Scalzi adds: "Audio isn’t covered in this deal, for example. Neither are foreign language sales, or film/TV."

And meanwhile back at the Javits, the traditional popularity of the "BEA Buzz" events will carry on, of course, in four events, BEA Editors Buzz, BEA Adult Buzz Authors, BEA YA Editors' Buzz, BEA MG Editors' Buzz.

Of particular interest, an "Opening Day Spotlight" has been added with Jonathan Franzen in conversation with Laura Miller of Salon, followed by the usual densely scheduled events including Author Breakfasts, Author Stages, author autograph sessions, and topical presentations. Those are loosely clustered under the "conferences" banner at BEA and laid out in dizzying competition with each other, a Reed Exhibitions tradition.

A Chinese Trajectory: new partnership announced

Devised in coordination with Rüdiger Wischenbart (who directs Berlin's Publishers' Forum), BEA's Global Market Forum recognises China as the show's Country of Honour for 2015 — not to mention the world's biggest rising publishing market — and is an extensive programme of events in itself.

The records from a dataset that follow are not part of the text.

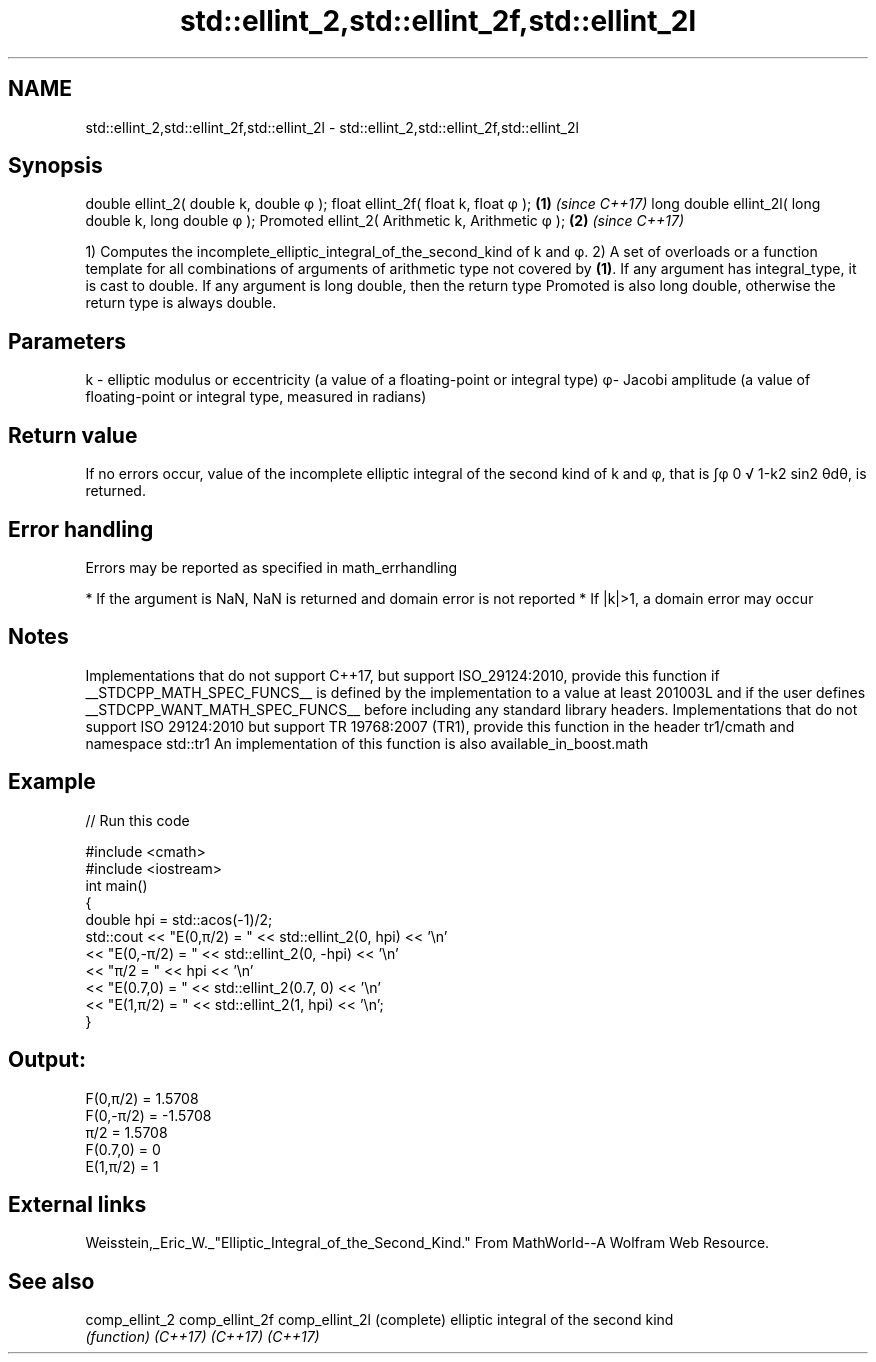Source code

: .TH std::ellint_2,std::ellint_2f,std::ellint_2l 3 "2020.03.24" "http://cppreference.com" "C++ Standard Libary"
.SH NAME
std::ellint_2,std::ellint_2f,std::ellint_2l \- std::ellint_2,std::ellint_2f,std::ellint_2l

.SH Synopsis

double ellint_2( double k, double φ );
float ellint_2f( float k, float φ );                  \fB(1)\fP \fI(since C++17)\fP
long double ellint_2l( long double k, long double φ );
Promoted ellint_2( Arithmetic k, Arithmetic φ );      \fB(2)\fP \fI(since C++17)\fP

1) Computes the incomplete_elliptic_integral_of_the_second_kind of k and φ.
2) A set of overloads or a function template for all combinations of arguments of arithmetic type not covered by \fB(1)\fP. If any argument has integral_type, it is cast to double. If any argument is long double, then the return type Promoted is also long double, otherwise the return type is always double.

.SH Parameters


k - elliptic modulus or eccentricity (a value of a floating-point or integral type)
φ- Jacobi amplitude (a value of floating-point or integral type, measured in radians)


.SH Return value

If no errors occur, value of the incomplete elliptic integral of the second kind of k and φ, that is ∫φ
0
√
1-k2
sin2
θdθ, is returned.

.SH Error handling

Errors may be reported as specified in math_errhandling

* If the argument is NaN, NaN is returned and domain error is not reported
* If |k|>1, a domain error may occur


.SH Notes

Implementations that do not support C++17, but support ISO_29124:2010, provide this function if __STDCPP_MATH_SPEC_FUNCS__ is defined by the implementation to a value at least 201003L and if the user defines __STDCPP_WANT_MATH_SPEC_FUNCS__ before including any standard library headers.
Implementations that do not support ISO 29124:2010 but support TR 19768:2007 (TR1), provide this function in the header tr1/cmath and namespace std::tr1
An implementation of this function is also available_in_boost.math

.SH Example


// Run this code

  #include <cmath>
  #include <iostream>
  int main()
  {
      double hpi = std::acos(-1)/2;
      std::cout << "E(0,π/2) = " << std::ellint_2(0, hpi) << '\\n'
                << "E(0,-π/2) = " << std::ellint_2(0, -hpi) << '\\n'
                << "π/2 = " << hpi << '\\n'
                << "E(0.7,0) = " << std::ellint_2(0.7, 0) << '\\n'
                << "E(1,π/2) = " << std::ellint_2(1, hpi) << '\\n';
  }

.SH Output:

  F(0,π/2) = 1.5708
  F(0,-π/2) = -1.5708
  π/2 = 1.5708
  F(0.7,0) = 0
  E(1,π/2) = 1


.SH External links

Weisstein,_Eric_W._"Elliptic_Integral_of_the_Second_Kind." From MathWorld--A Wolfram Web Resource.

.SH See also



comp_ellint_2
comp_ellint_2f
comp_ellint_2l (complete) elliptic integral of the second kind
               \fI(function)\fP
\fI(C++17)\fP
\fI(C++17)\fP
\fI(C++17)\fP





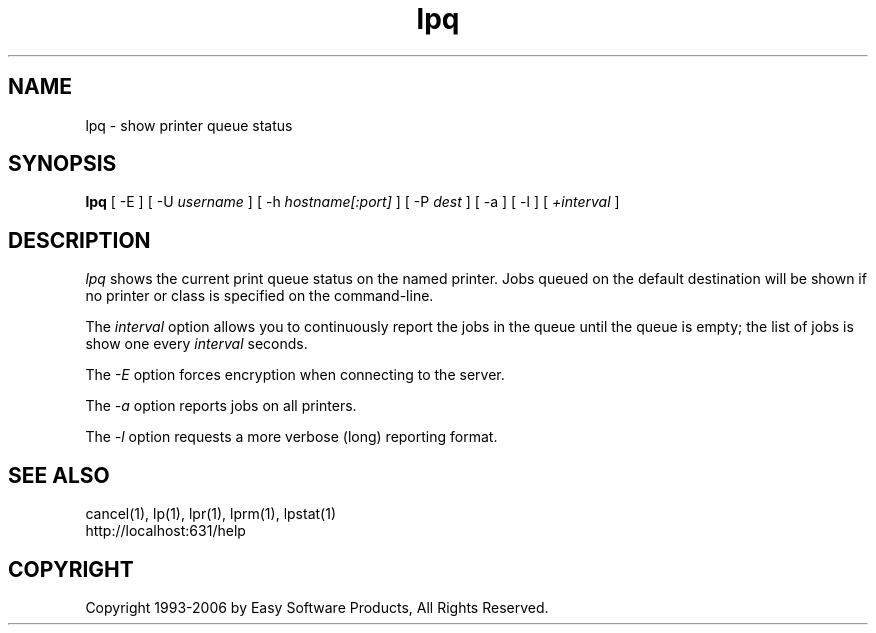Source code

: .\"
.\" "$Id$"
.\"
.\"   lpq man page for the Common UNIX Printing System (CUPS).
.\"
.\"   Copyright 1997-2006 by Easy Software Products.
.\"
.\"   These coded instructions, statements, and computer programs are the
.\"   property of Easy Software Products and are protected by Federal
.\"   copyright law.  Distribution and use rights are outlined in the file
.\"   "LICENSE.txt" which should have been included with this file.  If this
.\"   file is missing or damaged please contact Easy Software Products
.\"   at:
.\"
.\"       Attn: CUPS Licensing Information
.\"       Easy Software Products
.\"       44141 Airport View Drive, Suite 204
.\"       Hollywood, Maryland 20636 USA
.\"
.\"       Voice: (301) 373-9600
.\"       EMail: cups-info@cups.org
.\"         WWW: http://www.cups.org
.\"
.TH lpq 1 "Common UNIX Printing System" "18 January 2006" "Easy Software Products"
.SH NAME
lpq \- show printer queue status
.SH SYNOPSIS
.B lpq
[ -E ] [ -U
.I username
] [ -h
.I hostname[:port]
] [ \-P
.I dest
] [ \-a ] [ \-l ] [
.I +interval
]
.SH DESCRIPTION
\fIlpq\fR shows the current print queue status on the named printer.
Jobs queued on the default destination will be shown if no printer or
class is specified on the command-line.
.LP
The \fIinterval\fR option allows you to continuously report the jobs
in the queue until the queue is empty; the list of jobs is show one
every \fIinterval\fR seconds.
.LP
The \fI-E\fR option forces encryption when connecting to the server.
.LP
The \fI-a\fR option reports jobs on all printers.
.LP
The \fI-l\fR option requests a more verbose (long) reporting format.
.SH SEE ALSO
cancel(1), lp(1), lpr(1), lprm(1), lpstat(1)
.br
http://localhost:631/help
.SH COPYRIGHT
Copyright 1993-2006 by Easy Software Products, All Rights Reserved.
.\"
.\" End of "$Id$".
.\"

With so many Chinese visitors on-hand, the events roster is particularly deep this year and likely to keep interested industry players darting from the floor of the vast exhibition hall to the conference rooms for presentations. You can get an overview on this PDF from BEA.

FutureBook and Bookseller readers will be interested to learn that we have exclusive information from digital publishing start-up Trajectory that it will announce on Wednesday a major new ebook distribution partnership with the Chinese bookseller Dangdang.

The deal will see Trajectory's text-based recommendation analysis system deployed in reader recommendations for the first time by a retailer.

Presenting an English catalogue to Dangdang's 4.5 million unique site visitors daily — books drawn from partners including the newly added learner, Boom! Studios, and Futa-Fata — the Trajectory system's NLP (natural language processing) algorithms will offer ratings of each book to Chinese readers who are interested in learning English, along with a "complexity index" to guage a book's difficulty.

BEA's Global Forum programme for China includes a series of off-site cultural events — perhaps of interest to those who welcome a chance, any chance, to get out of the Javits Center.

BEA information estimates China's publishing market to have stood at some $19.4 billion in 2012, roughly half that of the States' at the time. It is thought that the country now is producing some half-a-million new titles each year. Past Global Market Forum countries have included Mexico, Russia, Spain, Italy, and the Arab World.